Problem/Motivation
PluginFormInterface enables a plugin to be used as a part of a larger form.
It is best practice for the parent form to assign the plugin's sub-form into a single array key:
$form['some_key'] = $plugin->buildConfigurationForm(array(), $form_state);
However, if the plugin form needs to use #parents
, #states
, or #limit_validation_errors
, it does not know were it is located in the parent form.
Proposed resolution
Document the recommended solution for this problem, i.e., returning a single element with a #process
callback from buildConfigurationForm()
and constructing the real configuration form in that callback (where $element['#parents']
can be used to calculate the config form's position in the containing form).
Remaining tasks
N/A
User interface changes
N/A
API changes
N/A
Original report by @Sweetchuck
A number of plugins provide form elements to a parent form. These can't use #states or #limit_validation_errors because those need the whole #parents array and the child the form misses the beginning of it.

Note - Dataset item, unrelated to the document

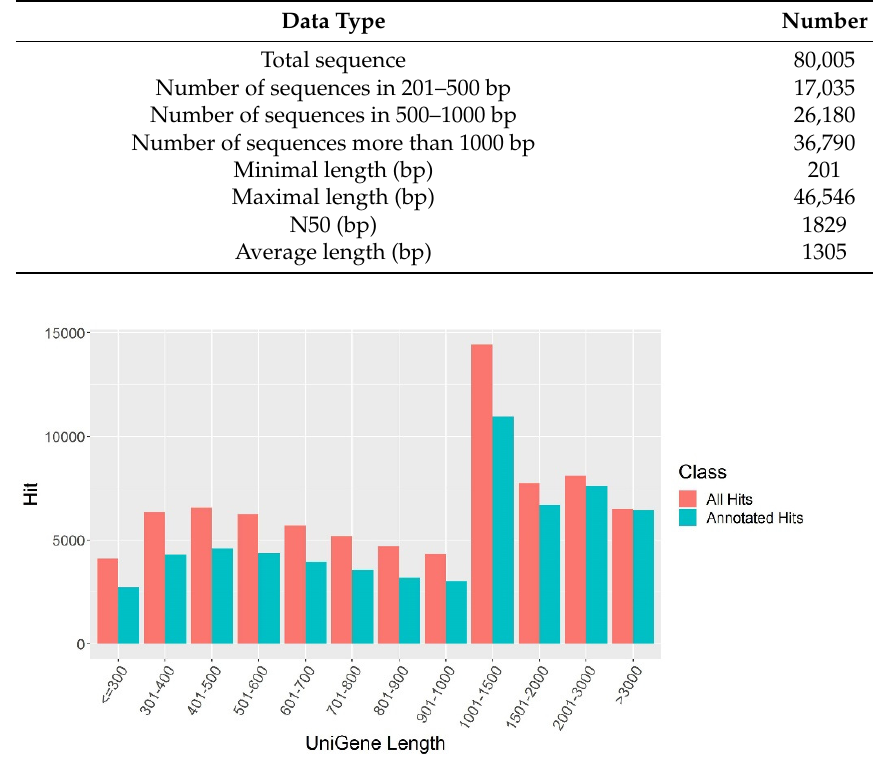
Figure 2. Length distribution of unique transcripts in alfalfa. Note: The X -axis lists the length of alfalfa transcripts, and the Y -axis lists the numbers of alfalfa transcripts. The red bars represent the total number of alfalfa transcripts in a specific length range, and the adjacent blue bars represent those annotated with model plant genomes.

Suggested resolution:$form['data'] = $this->imageEffect->getForm();
change to$form['data'] = $this->imageEffect->getForm(array('data'));
While it's arguably the whole of $form and $form_state would be also useful to these, being context free is even more useful :)
Some of the actual usage actually put the returned elements in the root like BookManagerInterface::addFormElements
do or add the whole thing together like $form += $this->blockForm($form, $form_state)
. These quite probably don't need an empty array for #parents, just comment that they will land in the root.